OTIAC: Co-Improvising With a Musical Agent in a Feedback-Based Guitar Performance

Claudio Panariello; Ken Déguernel

OTIAC: Co-Improvising With a Musical Agent in a Feedback-Based Guitar Performance
Image credit: Claudio Panariello; Ken Déguernel

Abstract:

OTIAC —``O totaro int’a chitarra’’ (the octopus in the guitar), from Neapolitan folklore — explores co-improvisation between a guitarist playing on a feedback-augmented guitar, an electronics performer, and an artificial musical agent. The system combines online machine learning with algorithmic sequence generation: a Self-Organizing Map clusters live feedback-based audio in real- time, creating a learned symbolic vocabulary that feeds a Factor Oracle automaton. The oracle then generates and re-injects sonic material into the guitar’s body via transducer, creating a self- referential feedback ecosystem where all the agents shape the emerging performance.
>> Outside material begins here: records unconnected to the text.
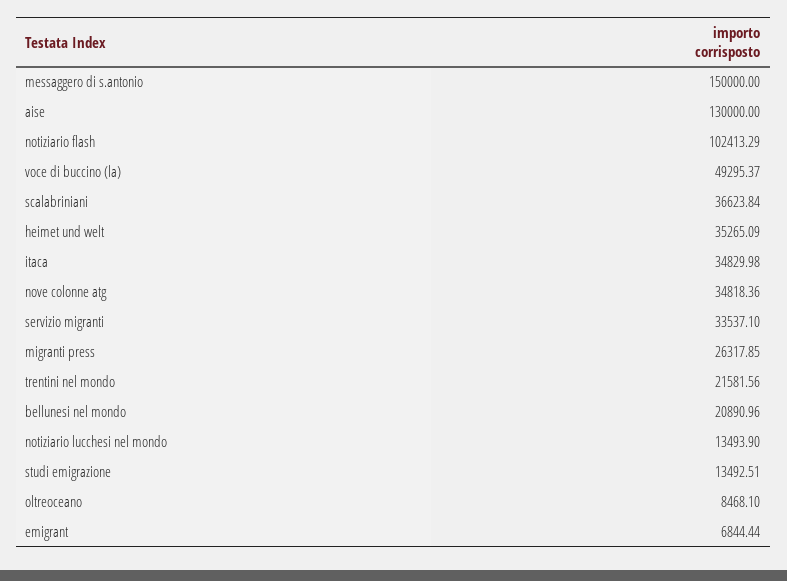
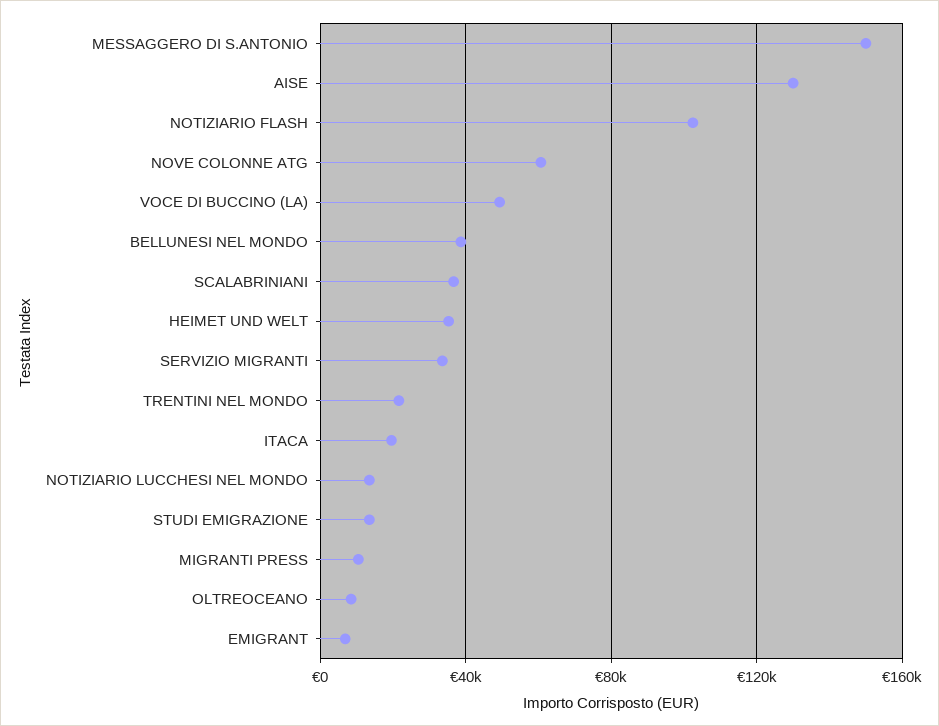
  {
    "messaggero di s.antonio": 150000,
    "aise": 130000,
    "notiziario flash": 102413.29,
    "voce di buccino (la)": 49295.37,
    "scalabriniani": 36623.84,
    "heimet und welt": 35265.09,
-   "itaca": 34829.98,
+   "itaca": 20000,
-   "nove colonne atg": 34818.36,
+   "nove colonne atg": 60000,
    "servizio migranti": 33537.1,
-   "migranti press": 26317.85,
+   "migranti press": 10000,
    "trentini nel mondo": 21581.56,
-   "bellunesi nel mondo": 20890.96,
+   "bellunesi nel mondo": 40000,
    "notiziario lucchesi nel mondo": 13493.9,
    "studi emigrazione": 13492.51,
    "oltreoceano": 8468.1,
    "emigrant": 6844.44
  }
This paper presents an open-source SuperCollider implementation integrating real-time feature extraction, unsupervised clustering (SOM), and context-aware sequence generation (Factor Oracle) within a unified performance system, and reports on preliminary observations from practice-led research with performers. These include the emergence of asymmetric awareness between performers with and without visual access to system state, early performance strategies for balancing manual intervention with autonomous behavior, and empirical insights into the performative and collaborative dimensions of human–AI musical interaction.